# Group election



## Don (May 14, 2004)

what are some good books that deal with the argument that Christ only elected a group rather than individuals? I brought out the specific instances but he claims God only elects some but not others. I have alot of books on Calvinism but not any that deal with the group election idea. James White dealt with it in a debate but I was wanting a book of some sorts. he is church of Christ and a Pelagian. 



[Edited on 5-15-2004 by Don]


----------



## andreas (May 15, 2004)

&lt;&lt;&lt;what are some good books that deal with the argument that Christ only elected a group rather than individuals? I brought out the specific instances but he claims God only elects some but not others. I have alot of books on Calvinism but not any that deal with the group election idea. James White dealt with it in a debate but I was wanting a book of some sorts. he is church of Christ and a Pelagian. &gt;&gt;&gt;


For thou art an holy people unto the LORD thy God: the LORD thy God hath chosen thee to be a special people unto himself, above all people that are upon the face of the earth.deut. 7:6

Ye have not chosen me, but I have chosen you, and ordained you, that ye should go and bring forth fruit, and that your fruit should remain: that whatsoever ye shall ask of the Father in my name, he may give it you.john 15:16

For whom he did foreknow, he also did predestinate to be conformed to the image of his Son, that he might be the firstborn among many brethren.rom. 8:29

And that he might make known the riches of his glory on the vessels of mercy, which he had afore prepared unto glory,rom. 9:23

According as he hath chosen us in him before the foundation of the world, that we should be holy and without blame before him in love:eph. 1:4

For we are his workmanship, created in Christ Jesus unto good works, which God hath before ordained that we should walk in them.eph. 2:10

Put on therefore, as the elect of God, holy and beloved, bowels of mercies, kindness, humbleness of mind, meekness, longsuffering;col.3:12

Who hath saved us, and called us with an holy calling, not according to our works, but according to his own purpose and grace, which was given us in Christ Jesus before the world began,2 timothy 1:9

No man that warreth entangleth himself with the affairs of this life; that he may please him who hath chosen him to be a soldier.2 timothy 2:4

Nevertheless the foundation of God standeth sure, having this seal, The Lord knoweth them that are his. And, Let every one that nameth the name of Christ depart from iniquity.2 timothy2:19

Elect according to the foreknowledge of God the Father, through sanctification of the Spirit, unto obedience and sprinkling of the blood of Jesus Christ: Grace unto you, and peace, be multiplied.1 peter1:2

God elects individuals who together form the group of the elect,the church,the body of Christ.As the body is made up of individual parts,so is the body of Christ, the church, made up of individuals ,each elected to glory,all forming the body ,
andreas.
━━━━
GIVEN INSTRUCTION A »
Gather every line of the entries below that contains the word "instrument".

[Data pulled from a collection]
━━━━
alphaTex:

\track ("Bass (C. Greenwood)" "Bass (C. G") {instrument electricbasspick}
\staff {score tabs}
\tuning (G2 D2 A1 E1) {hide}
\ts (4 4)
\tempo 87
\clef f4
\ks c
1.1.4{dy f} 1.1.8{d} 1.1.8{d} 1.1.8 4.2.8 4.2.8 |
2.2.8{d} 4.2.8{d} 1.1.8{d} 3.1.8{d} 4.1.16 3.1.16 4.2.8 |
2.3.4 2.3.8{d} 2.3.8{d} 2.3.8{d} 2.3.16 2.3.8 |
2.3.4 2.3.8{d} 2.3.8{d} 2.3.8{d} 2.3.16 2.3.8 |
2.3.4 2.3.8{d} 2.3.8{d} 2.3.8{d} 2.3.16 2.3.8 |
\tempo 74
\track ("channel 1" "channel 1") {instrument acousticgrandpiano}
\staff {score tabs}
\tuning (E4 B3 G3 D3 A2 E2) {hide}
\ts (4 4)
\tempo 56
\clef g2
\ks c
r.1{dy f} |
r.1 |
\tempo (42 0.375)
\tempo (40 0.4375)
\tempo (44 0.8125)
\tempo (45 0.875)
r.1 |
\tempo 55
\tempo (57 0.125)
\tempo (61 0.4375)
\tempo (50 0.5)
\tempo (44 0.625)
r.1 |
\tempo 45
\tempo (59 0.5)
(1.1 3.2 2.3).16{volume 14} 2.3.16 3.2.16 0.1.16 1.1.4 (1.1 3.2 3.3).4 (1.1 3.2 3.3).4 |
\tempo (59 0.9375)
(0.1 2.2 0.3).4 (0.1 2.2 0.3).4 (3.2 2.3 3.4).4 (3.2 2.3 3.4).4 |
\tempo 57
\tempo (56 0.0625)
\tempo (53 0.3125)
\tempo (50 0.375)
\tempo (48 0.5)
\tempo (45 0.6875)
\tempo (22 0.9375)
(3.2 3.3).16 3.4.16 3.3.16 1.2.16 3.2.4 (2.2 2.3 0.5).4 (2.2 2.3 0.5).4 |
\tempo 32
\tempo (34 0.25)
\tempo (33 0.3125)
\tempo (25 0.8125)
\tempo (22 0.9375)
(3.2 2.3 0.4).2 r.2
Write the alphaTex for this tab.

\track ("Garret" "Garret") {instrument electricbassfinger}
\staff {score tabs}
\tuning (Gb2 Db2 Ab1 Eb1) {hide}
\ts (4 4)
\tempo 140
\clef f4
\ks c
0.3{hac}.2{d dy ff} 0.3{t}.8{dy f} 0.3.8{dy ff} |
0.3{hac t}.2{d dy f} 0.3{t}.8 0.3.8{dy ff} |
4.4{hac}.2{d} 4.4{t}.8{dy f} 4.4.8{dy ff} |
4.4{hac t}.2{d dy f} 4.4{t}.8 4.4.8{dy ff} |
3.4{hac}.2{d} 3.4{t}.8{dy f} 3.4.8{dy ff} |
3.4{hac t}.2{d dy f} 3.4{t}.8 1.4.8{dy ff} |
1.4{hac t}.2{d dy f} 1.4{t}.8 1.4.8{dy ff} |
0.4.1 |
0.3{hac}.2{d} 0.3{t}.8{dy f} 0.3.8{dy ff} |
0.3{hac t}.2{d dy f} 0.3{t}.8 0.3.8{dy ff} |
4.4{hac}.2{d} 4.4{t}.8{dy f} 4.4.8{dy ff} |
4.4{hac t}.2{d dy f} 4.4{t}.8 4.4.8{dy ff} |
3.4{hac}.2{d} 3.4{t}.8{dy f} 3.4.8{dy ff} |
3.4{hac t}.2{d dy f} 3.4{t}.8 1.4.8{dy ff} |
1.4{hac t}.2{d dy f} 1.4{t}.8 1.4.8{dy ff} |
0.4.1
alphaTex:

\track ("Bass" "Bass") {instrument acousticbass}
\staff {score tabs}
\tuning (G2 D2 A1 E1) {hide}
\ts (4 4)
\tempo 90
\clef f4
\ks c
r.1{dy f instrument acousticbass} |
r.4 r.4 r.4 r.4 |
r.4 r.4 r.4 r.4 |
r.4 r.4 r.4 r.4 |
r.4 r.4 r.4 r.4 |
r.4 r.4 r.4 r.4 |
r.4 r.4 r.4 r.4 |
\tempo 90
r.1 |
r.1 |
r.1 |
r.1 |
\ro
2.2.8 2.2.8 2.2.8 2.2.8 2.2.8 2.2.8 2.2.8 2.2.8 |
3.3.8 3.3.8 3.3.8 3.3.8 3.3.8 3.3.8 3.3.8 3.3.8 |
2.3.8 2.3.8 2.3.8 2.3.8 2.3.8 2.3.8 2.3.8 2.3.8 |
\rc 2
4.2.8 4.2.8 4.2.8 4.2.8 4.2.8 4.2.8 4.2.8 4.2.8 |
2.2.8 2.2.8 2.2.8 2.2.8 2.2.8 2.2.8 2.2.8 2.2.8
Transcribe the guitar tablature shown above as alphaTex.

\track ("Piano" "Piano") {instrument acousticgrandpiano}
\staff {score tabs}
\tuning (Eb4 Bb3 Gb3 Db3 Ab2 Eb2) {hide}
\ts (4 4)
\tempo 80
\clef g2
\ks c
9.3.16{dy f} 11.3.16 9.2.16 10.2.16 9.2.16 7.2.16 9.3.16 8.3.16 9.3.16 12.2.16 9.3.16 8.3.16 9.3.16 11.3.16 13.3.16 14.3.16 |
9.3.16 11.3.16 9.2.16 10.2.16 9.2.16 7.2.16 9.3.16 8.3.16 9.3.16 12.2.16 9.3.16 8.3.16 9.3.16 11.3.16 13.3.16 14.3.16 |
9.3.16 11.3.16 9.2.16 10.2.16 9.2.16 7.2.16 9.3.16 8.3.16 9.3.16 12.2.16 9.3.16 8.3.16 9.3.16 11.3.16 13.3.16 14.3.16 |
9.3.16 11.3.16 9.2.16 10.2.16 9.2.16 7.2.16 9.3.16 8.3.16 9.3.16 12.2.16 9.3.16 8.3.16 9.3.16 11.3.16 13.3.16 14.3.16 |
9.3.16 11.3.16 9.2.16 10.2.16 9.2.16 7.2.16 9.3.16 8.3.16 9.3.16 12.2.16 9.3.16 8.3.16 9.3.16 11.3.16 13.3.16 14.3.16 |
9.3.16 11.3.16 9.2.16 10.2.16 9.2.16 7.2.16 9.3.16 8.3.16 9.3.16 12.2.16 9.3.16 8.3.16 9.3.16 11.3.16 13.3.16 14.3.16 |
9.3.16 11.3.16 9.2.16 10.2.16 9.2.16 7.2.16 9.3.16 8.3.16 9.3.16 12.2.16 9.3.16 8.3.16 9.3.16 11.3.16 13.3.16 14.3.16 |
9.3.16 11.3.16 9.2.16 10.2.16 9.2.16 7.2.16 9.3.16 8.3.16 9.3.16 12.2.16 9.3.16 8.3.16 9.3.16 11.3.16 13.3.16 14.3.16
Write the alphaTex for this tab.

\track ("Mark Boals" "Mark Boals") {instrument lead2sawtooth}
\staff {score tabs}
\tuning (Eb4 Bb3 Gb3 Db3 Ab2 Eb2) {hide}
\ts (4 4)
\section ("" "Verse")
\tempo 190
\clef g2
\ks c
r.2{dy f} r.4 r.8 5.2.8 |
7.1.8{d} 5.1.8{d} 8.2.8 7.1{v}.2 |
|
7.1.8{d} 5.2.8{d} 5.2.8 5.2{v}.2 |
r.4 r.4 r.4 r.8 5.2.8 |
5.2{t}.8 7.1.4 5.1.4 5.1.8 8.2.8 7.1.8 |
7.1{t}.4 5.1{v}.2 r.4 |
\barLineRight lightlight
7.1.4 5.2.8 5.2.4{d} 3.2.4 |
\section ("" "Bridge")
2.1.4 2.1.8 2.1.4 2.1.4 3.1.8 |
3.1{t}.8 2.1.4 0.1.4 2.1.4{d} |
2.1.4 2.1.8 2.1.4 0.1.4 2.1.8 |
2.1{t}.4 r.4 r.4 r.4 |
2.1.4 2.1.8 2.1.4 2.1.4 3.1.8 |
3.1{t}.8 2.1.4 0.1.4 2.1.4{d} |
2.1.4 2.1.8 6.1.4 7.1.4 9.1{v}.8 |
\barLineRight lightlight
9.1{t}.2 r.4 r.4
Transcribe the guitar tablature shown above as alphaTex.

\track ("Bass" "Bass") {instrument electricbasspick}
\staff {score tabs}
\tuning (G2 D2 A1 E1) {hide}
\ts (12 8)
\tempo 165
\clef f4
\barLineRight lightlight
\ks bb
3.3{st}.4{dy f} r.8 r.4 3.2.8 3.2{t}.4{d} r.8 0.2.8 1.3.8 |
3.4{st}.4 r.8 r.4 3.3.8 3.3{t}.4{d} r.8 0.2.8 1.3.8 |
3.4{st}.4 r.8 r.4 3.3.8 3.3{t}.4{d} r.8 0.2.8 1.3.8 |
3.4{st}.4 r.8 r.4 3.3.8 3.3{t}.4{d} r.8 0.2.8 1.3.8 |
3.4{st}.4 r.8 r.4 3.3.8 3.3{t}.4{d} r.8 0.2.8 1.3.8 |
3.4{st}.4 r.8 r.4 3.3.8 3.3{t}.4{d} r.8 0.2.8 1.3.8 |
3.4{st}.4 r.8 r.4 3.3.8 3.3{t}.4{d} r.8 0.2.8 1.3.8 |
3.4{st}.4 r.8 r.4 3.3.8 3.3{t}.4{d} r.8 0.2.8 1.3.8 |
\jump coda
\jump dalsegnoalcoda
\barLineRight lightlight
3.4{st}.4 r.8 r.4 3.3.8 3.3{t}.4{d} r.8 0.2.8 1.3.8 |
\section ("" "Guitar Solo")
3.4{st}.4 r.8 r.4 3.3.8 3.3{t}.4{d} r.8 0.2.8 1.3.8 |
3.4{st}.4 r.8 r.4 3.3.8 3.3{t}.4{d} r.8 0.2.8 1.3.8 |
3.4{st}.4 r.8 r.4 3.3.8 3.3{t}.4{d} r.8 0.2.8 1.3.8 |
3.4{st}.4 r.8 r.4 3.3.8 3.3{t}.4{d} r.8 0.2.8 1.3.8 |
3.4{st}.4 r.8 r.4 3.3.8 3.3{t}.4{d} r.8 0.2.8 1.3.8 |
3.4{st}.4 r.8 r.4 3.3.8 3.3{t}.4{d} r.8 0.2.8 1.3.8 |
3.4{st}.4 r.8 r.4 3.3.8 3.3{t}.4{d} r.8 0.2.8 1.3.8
━━━━
GIVEN INSTRUCTION B »
Print the part of the group election thread above between "## Don (May" and "(May 15, 2004)", inclusive.

CORRECT RESULT A »
\track ("Bass (C. Greenwood)" "Bass (C. G") {instrument electricbasspick}
\track ("channel 1" "channel 1") {instrument acousticgrandpiano}
\track ("Garret" "Garret") {instrument electricbassfinger}
\track ("Bass" "Bass") {instrument acousticbass}
r.1{dy f instrument acousticbass} |
\track ("Piano" "Piano") {instrument acousticgrandpiano}
\track ("Mark Boals" "Mark Boals") {instrument lead2sawtooth}
\track ("Bass" "Bass") {instrument electricbasspick}

CORRECT RESULT B »
## Don (May 14, 2004)

what are some good books that deal with the argument that Christ only elected a group rather than individuals? I brought out the specific instances but he claims God only elects some but not others. I have alot of books on Calvinism but not any that deal with the group election idea. James White dealt with it in a debate but I was wanting a book of some sorts. he is church of Christ and a Pelagian. 



[Edited on 5-15-2004 by Don]


----------



## andreas (May 15, 2004)